#### [SUPPLIED TEXT]
---*---

Since we were not focusing on Thanksgiving this year, I decided to use an image of a buffalo since that animal played such an integral part of Plains Indian culture.  The letters on the plate are the first letters of names of the children who attended playdate this day.  I have found that associating the letter with a person they know really helps them to remember the letter name other times, so I wanted to use letters that were familiar to them from our weekly circle time.

Get your own “Bison Clip Art” to adapt it any way you like for your group.


As it turns out, we had a blue box from Costco that was just the right size for the sweet peas to sit in and play “going fishing”.  The fish are numbered, so there are lots of ways to play as they “caught” fish:

Level 1: Count how many fish they caught – there were up to 20 that could be snagged with the magnetic fishing poles.
Level 2: Separate the fish into groups – they are numbered 1-5, so potentially five different groups to make
Level 3: Add up the numbers on the back of the fish.  This makes the game challenging for the older children since the total sum could reach 50.

---*---

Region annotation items

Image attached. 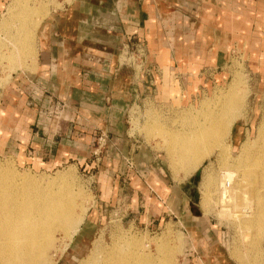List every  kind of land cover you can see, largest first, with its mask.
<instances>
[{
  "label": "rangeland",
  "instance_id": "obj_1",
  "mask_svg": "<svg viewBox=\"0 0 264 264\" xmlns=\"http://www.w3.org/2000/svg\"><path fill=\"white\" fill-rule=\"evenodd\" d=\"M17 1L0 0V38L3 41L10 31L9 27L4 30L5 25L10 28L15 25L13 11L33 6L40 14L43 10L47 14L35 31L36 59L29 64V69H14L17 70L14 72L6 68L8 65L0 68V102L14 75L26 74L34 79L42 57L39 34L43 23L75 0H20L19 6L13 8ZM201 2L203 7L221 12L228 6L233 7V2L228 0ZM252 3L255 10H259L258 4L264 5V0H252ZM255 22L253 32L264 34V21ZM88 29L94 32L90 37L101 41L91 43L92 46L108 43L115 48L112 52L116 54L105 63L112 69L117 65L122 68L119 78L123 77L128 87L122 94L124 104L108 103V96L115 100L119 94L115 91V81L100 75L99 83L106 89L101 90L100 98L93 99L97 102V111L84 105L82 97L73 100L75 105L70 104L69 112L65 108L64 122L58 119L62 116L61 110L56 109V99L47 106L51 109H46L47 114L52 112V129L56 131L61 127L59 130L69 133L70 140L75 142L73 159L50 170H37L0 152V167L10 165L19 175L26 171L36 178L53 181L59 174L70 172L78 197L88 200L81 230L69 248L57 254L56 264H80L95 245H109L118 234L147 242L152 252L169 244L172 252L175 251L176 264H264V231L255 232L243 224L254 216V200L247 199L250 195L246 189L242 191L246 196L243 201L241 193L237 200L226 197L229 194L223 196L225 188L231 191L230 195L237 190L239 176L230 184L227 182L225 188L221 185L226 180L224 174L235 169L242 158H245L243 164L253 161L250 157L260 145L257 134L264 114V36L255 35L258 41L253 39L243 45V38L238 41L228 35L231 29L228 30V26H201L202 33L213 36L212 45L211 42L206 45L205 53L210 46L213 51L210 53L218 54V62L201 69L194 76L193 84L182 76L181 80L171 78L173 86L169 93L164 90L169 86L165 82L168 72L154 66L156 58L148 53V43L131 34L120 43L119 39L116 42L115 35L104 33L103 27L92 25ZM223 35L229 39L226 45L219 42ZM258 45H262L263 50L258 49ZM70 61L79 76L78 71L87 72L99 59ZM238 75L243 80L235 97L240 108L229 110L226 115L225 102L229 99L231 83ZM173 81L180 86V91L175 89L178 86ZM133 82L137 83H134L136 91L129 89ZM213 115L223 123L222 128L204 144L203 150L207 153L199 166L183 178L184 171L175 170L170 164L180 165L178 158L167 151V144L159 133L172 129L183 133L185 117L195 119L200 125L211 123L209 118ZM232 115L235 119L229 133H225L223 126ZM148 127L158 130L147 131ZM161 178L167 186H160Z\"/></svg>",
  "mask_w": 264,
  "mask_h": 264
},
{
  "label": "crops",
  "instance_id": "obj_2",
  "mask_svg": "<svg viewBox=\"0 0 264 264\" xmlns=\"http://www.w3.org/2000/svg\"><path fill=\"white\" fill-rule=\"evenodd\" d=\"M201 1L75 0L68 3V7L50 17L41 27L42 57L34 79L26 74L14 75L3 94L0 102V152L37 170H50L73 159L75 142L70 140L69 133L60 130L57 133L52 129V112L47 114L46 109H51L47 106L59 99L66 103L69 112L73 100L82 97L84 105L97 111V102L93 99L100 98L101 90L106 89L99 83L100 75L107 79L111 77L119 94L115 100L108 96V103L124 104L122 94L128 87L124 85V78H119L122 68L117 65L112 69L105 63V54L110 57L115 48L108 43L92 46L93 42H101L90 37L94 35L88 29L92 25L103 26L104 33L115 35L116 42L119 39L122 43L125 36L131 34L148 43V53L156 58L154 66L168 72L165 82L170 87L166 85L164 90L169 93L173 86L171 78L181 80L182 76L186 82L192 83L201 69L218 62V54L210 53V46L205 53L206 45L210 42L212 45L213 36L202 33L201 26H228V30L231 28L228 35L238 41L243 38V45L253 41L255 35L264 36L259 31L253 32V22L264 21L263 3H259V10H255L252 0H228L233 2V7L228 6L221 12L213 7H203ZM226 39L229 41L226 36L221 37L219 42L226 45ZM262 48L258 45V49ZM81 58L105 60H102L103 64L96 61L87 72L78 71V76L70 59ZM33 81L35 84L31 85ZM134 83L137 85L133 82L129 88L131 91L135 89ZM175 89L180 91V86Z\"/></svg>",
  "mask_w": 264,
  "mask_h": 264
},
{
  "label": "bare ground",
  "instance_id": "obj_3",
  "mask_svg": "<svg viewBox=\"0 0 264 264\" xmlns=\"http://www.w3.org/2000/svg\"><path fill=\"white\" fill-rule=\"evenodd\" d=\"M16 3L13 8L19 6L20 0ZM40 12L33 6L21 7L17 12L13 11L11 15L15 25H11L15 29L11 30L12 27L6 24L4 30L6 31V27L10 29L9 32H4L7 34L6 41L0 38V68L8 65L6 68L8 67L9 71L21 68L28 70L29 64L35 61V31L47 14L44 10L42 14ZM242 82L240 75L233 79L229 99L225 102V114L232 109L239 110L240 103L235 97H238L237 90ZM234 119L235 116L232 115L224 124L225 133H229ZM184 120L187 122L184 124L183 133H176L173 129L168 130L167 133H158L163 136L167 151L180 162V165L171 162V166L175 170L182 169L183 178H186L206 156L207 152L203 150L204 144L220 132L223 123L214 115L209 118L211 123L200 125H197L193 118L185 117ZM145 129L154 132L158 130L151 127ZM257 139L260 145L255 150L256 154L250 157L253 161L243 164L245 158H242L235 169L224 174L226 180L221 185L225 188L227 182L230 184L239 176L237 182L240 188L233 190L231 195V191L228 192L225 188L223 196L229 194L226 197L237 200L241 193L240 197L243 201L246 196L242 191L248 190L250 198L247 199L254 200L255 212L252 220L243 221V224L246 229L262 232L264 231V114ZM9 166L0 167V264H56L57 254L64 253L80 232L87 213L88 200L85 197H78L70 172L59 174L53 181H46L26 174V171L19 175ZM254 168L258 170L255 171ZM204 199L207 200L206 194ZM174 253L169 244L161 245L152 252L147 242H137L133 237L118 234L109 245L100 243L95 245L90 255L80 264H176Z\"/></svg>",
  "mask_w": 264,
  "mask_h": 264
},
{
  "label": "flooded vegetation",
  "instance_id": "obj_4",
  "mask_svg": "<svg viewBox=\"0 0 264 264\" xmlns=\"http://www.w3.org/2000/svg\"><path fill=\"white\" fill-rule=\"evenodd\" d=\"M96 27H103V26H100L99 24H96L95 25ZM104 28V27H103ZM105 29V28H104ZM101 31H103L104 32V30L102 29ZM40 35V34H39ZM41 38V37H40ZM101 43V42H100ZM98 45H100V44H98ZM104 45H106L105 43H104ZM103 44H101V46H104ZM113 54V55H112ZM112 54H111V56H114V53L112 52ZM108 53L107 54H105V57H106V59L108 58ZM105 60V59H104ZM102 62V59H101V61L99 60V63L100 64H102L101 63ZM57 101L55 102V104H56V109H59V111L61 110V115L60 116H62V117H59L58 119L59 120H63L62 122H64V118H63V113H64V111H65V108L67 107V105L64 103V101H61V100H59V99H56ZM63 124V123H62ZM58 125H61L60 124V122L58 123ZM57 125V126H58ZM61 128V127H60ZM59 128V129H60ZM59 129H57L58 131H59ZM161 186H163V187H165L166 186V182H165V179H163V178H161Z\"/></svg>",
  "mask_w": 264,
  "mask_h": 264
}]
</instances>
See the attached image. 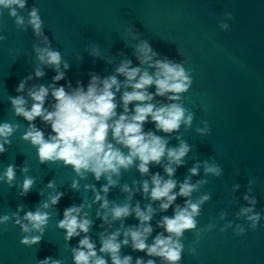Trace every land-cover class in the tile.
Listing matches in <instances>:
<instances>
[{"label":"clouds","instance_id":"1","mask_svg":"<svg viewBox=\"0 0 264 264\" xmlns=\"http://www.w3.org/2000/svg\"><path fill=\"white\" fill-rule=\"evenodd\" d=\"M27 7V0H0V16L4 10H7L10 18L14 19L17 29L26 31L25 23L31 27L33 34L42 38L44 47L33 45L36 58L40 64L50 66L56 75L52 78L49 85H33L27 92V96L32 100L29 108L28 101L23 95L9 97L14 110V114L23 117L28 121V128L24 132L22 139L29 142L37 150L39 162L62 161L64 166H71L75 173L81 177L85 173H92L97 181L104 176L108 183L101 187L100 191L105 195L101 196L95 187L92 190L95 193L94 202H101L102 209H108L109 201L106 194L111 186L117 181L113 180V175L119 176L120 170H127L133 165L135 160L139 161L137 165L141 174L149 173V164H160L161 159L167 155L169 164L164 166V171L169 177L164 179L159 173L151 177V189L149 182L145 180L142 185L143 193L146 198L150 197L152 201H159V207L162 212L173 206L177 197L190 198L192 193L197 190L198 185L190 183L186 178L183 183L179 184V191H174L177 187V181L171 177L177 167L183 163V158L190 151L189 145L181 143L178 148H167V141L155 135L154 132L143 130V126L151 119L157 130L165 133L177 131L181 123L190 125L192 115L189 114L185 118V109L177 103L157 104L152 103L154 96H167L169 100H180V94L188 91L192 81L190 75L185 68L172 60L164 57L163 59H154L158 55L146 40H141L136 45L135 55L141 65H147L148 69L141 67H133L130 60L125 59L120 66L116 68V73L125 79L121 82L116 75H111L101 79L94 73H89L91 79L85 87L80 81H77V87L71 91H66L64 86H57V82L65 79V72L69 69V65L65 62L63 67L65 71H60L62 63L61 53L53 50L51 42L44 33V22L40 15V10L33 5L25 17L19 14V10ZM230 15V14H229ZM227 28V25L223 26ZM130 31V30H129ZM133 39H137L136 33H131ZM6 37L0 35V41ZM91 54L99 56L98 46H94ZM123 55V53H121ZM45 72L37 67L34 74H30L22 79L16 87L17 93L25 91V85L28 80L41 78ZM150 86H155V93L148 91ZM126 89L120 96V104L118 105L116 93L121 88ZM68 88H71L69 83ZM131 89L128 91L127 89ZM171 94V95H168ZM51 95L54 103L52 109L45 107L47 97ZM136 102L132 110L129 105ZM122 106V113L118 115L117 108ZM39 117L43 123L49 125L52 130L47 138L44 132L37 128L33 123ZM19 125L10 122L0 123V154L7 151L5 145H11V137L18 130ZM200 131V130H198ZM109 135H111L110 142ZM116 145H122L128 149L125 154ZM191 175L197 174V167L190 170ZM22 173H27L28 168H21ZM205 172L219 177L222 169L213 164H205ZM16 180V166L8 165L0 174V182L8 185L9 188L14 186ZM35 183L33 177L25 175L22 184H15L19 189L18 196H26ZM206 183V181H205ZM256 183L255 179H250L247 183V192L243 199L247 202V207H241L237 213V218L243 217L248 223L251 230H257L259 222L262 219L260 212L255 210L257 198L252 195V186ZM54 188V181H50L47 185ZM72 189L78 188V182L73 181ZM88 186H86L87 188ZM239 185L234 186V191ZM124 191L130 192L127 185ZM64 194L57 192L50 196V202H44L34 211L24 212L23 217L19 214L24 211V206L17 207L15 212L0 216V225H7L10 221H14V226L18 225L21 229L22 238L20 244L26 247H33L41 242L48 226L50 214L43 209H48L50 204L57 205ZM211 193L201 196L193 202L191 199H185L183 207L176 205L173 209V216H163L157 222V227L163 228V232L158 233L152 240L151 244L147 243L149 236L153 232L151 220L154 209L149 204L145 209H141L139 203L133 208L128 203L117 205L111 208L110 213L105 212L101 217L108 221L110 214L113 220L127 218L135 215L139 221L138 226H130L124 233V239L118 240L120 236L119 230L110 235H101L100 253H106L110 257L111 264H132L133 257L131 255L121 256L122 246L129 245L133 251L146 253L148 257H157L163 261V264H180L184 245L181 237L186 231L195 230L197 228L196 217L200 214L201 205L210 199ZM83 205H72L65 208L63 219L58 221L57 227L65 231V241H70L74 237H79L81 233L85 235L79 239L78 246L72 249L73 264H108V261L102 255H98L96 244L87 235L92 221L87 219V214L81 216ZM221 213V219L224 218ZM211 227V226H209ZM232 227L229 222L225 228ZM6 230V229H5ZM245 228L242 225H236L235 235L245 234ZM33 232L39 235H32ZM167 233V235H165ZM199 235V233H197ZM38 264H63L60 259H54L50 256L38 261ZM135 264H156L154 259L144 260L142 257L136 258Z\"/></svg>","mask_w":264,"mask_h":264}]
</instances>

---*---

#### [WRITTEN EXERCISE A]
Could you reproduce the playdate post word for word, from "Since we were" through "weekly circle time.", inclusive?
#### [WRITTEN EXERCISE B]
Can you write the next part of the playdate post, picking up after its final sentence?
The material has no role here.

#### [WRITTEN ANSWER A]
Since we were not focusing on Thanksgiving this year, I decided to use an image of a buffalo since that animal played such an integral part of Plains Indian culture.  The letters on the plate are the first letters of names of the children who attended playdate this day.  I have found that associating the letter with a person they know really helps them to remember the letter name other times, so I wanted to use letters that were familiar to them from our weekly circle time.

#### [WRITTEN ANSWER B]
Weaving was a skill used across the country to create everything from baskets to blankets.  I thought that the sweet peas would enjoy trying it.  To make it easier for little hands, I used shoelaces.  They have a nice tip for chubby fingers to grab on to, and they are a little slicker than yarn.  The slickness makes it easier to pass the string up and over since it’s not snagging on itself like yarn does.


ARTS & CRAFTS ~ Make & Take
One of the art forms that our toddlers could attempt is drawing their own totem pole.  These were illustrated in the book I shared with the group.  HERE is the pattern that we shared on the craft table.  I also printed out THIS inspiration picture.  I asked the sweet peas to think about which animal they liked or related to, and they came up with their own totem pole creations.

This craft can be taken a step further by cutting out the finished drawing and pasting it to an empty paper towel tube so that it can be free-standing.  Since we are out of the habit of using paper towels, I could only share this idea with the parents for them to do at home.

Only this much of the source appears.